Does anyone feel lonely being the support

Hiya,

Just reaching out to anyone really. My husband has just been diagnosed with Cancer. To say it's ripped the out world in 2 would be an understatement. 

I feel so overwhelmed I don't know what to say or do to help. He's got a lot of anger and frustration. Which is totally normal I'm sure.

Is there anyone on here that's in the same boat.

  • Hi, you are not on your own! My husband was diagnosed with stage 4 lung cancer 12 months ago which spread to his spine. I worry everytime he has a new symptom worrying about who I contact, if its normal or if I'm over reacting. We have district nurses and a palliative care nurse and carers 4 times a day but it can still feel lonely. DON'T be afraid to ask for support for YOU we need to look after ourselves as well. Take care xx

  • My partner has been stage 4 for almost 2 years. He gets tetchy every time there's a scan or something new to remind him. It is lonely. We got offers of help from friends and acquaintances in the early days but it never amounted to anything. Family are too far away.

    Side effects of treatment are horrible and sometimes it's hard to get a reply from his nurses when we email about symptoms. It can be a real struggle at times.

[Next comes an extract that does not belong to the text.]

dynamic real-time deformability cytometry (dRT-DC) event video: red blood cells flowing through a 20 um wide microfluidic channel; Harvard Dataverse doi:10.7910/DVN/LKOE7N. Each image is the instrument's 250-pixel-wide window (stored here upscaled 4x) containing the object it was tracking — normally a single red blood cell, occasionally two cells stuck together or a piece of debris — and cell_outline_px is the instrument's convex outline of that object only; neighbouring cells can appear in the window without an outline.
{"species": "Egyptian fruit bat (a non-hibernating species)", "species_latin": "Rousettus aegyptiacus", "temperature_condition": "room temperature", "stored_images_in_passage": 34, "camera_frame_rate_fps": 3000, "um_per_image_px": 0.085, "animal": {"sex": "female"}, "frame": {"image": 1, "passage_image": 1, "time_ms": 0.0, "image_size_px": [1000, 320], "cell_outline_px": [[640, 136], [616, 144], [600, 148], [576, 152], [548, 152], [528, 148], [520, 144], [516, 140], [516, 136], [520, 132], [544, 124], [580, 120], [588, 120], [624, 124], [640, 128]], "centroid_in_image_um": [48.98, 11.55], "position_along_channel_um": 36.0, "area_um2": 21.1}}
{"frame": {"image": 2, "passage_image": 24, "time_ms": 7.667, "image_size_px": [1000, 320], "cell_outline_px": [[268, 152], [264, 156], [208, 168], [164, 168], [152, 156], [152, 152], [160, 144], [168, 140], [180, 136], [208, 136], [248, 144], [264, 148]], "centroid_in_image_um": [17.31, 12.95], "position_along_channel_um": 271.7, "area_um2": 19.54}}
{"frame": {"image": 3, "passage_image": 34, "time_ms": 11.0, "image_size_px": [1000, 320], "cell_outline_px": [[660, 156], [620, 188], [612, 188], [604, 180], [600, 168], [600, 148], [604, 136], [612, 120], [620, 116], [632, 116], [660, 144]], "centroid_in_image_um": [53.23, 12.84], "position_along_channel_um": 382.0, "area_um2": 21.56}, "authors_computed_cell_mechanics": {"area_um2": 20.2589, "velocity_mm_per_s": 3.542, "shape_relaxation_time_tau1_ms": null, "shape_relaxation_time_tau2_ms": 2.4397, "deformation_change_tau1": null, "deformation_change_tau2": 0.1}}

  • I'm so sorry,  my husband had to stop hus treatment as it caused 2 hospital admissions. He woke up one morning to find himself paralysed from the waist down, they scanned him to find it had caused spinal cord compression snd he's never regained his mobility. He gas refused any more scans and is getting very irritable with me.He never wants me to call the nurses, is now refusing to take any medication today as he has been sick for the first time and I'm sat here wondering what on earth I should do!!!! I know I should respect his wishes but it's so hard to cope with the emotional side of not knowing whether I should be contacting the nurses ir not! Family have been so supportive but their lives have to carry on with work and their own families. Happy to chat any time x

  • I'm so sorry that your husband has suffered/is suffering in that way. It must be really difficult for you both. I understand not wanting scans when there's not much that can be done and quality of life is being so badly affected. My partner has been sick every day since he started his treatment but whenever we tell a new nurse they are concerned it's a symptom of it having spread to his brain as my partner's primary tumour was on his scalp but nothing in the scans says it has.The irritability is difficult too. I sometimes feel like I'm going through the motions emotionally because reacting to everything would stop me getting up in the morning. My partner takes medication better now than previously. There's no harm in talking to Macmillan etc. for advice in handling his mood and symptoms x

  • I completely understand about going through the motions and it's so hard to explain what you are both going through to others who have not experienced it. Everyone's experience is so different isn't it? I hope you feel less alone being able to chat on here take care of you x

  • Hiya. I was in a slightly different position than yourself. My wife wasn't stage 4, but had very advanced local breast cancer. She had heaps of chemo and about the same again with radiotherapy. Then ops. She had a very, very rough time during her treatment and was rushed into hospital.

    Putting her aside for the moment, it was tough mentally. She's not abusive in the slightest, but when she was on steroids and coupled with the severe insomnia, she was somewhat abusive at times and whilst everyone else saw the frail patient side of her, i saw her at her worst. I don't blame her at all because it wasn't her fault, it was 100% the meds. But it felt like it was me against the world at times. Very lonely and a very dark place at times. Like people who go through cancer diagnoses, only they know what it's like, and only carers know what it's like mentally to go through all this.

    Society places expectations upon you as the carer that you don't matter, only the ill person matters. So you go through this journey with that mindset. Only, you soon realise this is all bull. You matter too. Without you having an outlet, the person that's ill ceases to have a 24 hour carer, so it affects them too.

    The cancer support set up is actually very good once you know how to use it. I'm not meaning on the day to day things, because it lacks very much in that respect, i mean the outlet side of things. I found Maggies to be a godsend. There you will find people that have been carers a long with those who have went through cancer. It's there for you to use as a carer, just not for those suffering with the disease.

  • Hi, I know what you mean about steroids. My husband had a very high dose of steroids as a one off and I was called into the hospital at 4.30am one day as he had developed steroid induced paranoia and they were struggling to manage his behaviours...it was horrendous to witness this as it was so out of character! His cancer is incurable and treatment was meant to give him quality of life for the time he has left but it has actually taken it away from him which I find so sad.

    You're right, we as carers do matter! My local hospice provide well being therapies, councelling  and support 24 hours a day if you need advice. Help is out there and it is so important to take advantage of it as a carer!